Not the Tomb but The Womb

For many people these days seem like dark and troubling times. Of course, another, and significant portion, see these times as hopeful and encouraging. They are finally being heard and having a voice. Either way, our country and our world seem as divided and divisive as I can recall.

A friend of mine sent me the writing of a Sikh spiritual director. I was impressed and want to share it with you:

Waheguru Ji Ka Khalsa Waheguru Ji Ki Fateh

In our tears and agony, we hold our children close and confront the truth: The future is dark.

But my faith dares me to ask:

What if this darkness is not the darkness of the tomb, but the darkness of the womb?

What if our America is not dead but a country still waiting to be born? What if the story of America is one long labor?

What if all the mothers who came before us, who survived genocide and occupation, slavery and Jim Crow, racism and xenophobia and Islamophobia, political oppression and sexual assault, are standing behind us now, whispering in our ear: You are brave?
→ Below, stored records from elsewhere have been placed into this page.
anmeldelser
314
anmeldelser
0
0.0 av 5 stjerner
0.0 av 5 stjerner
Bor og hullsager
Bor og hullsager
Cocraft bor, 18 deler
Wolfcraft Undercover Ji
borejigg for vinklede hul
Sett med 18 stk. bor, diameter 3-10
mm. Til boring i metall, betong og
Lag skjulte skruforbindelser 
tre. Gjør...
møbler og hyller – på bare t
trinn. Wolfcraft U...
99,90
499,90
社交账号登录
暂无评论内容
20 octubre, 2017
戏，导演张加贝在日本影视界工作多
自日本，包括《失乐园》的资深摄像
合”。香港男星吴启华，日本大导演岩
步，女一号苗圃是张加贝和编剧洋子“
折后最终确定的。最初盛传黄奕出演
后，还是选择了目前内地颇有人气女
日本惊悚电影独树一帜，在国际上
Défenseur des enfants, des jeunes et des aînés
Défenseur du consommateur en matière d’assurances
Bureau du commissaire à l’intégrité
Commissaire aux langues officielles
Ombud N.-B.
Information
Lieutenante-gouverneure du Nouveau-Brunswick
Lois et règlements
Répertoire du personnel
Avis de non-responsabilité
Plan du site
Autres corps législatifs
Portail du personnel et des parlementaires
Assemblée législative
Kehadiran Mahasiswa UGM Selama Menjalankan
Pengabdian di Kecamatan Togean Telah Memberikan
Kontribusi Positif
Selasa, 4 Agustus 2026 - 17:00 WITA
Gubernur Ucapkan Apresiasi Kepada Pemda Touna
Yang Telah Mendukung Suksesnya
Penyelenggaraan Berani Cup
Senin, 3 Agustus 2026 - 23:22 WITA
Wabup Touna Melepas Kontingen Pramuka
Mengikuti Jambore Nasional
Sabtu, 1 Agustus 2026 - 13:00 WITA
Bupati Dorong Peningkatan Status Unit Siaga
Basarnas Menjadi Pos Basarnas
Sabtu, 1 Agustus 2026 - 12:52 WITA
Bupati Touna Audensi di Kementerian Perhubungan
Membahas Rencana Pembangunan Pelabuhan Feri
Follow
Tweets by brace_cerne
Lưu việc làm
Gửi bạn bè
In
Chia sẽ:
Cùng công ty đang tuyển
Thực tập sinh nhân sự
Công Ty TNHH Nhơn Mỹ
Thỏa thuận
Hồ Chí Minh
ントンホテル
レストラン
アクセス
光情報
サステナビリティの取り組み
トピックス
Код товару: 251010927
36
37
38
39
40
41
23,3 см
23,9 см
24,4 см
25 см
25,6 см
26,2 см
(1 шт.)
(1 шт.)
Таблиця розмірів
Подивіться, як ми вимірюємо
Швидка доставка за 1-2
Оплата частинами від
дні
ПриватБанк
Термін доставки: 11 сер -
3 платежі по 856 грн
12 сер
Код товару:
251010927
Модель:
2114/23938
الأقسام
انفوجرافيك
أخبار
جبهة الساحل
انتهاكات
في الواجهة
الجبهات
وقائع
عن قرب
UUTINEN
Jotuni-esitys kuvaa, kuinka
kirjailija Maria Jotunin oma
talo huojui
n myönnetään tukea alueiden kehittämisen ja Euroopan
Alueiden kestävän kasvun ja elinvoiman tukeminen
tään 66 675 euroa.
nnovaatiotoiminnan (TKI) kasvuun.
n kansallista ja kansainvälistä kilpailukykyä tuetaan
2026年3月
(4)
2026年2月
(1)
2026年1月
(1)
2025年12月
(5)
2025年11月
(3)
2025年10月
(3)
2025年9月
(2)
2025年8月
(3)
What if this is our Great Contraction before we birth a new future

Remember the wisdom of the midwife: “Breathe,” she says. Then: “Push.”

Now it is time to breathe. But soon it will be time to push; soon it will be time to fight — for those we love — Muslim father, Sikh son, trans daughter, indigenous brother, immigrant sister, white worker, the poor and forgotten, and the ones who cast their vote out of resentment and fear.

Let us make an oath to fight for the soul of America — “The land that never has been yet— And yet must be” (Langston Hughes) — with Revolutionary Love and relentless optimism. And so I pray this Sikh prayer: 

Nanak Naam Chardi Kala,

Tere Bane Sarbat Da Bhalla

“In the name of the Divine within us and around us, we find everlasting optimism.

Within your will, may there be grace for all of humanity.”

Waheguru Ji Ka Khalsa Waheguru Ji Ki Fateh 

She returned to the same bold and prophetic question in a talk that she gave, and I invite you to watch the fire of the spirit pouring through her: 

“Yes Rabbi, the future is dark, on this watch night,

I close my eyes and I see the darkness of my grandfather’s cell.

And I can feel the spirit of ever rising optimism

(in the Sikh tradition ‘Chardi Kala’) within him.

So the mother in me asks,

‘What if?

What if this darkness is not the darkness of the tomb,

but the darkness of the womb?….

What if this is our country’s great transition?”

Thanks be to God for giving us these stars on these dark nights of the soul.

May we breathe, and may we push, through the darkness of the womb, and witness the birth of a new America. May we be the midwives and mothers of an America that does not exist yet, but we must give birth to.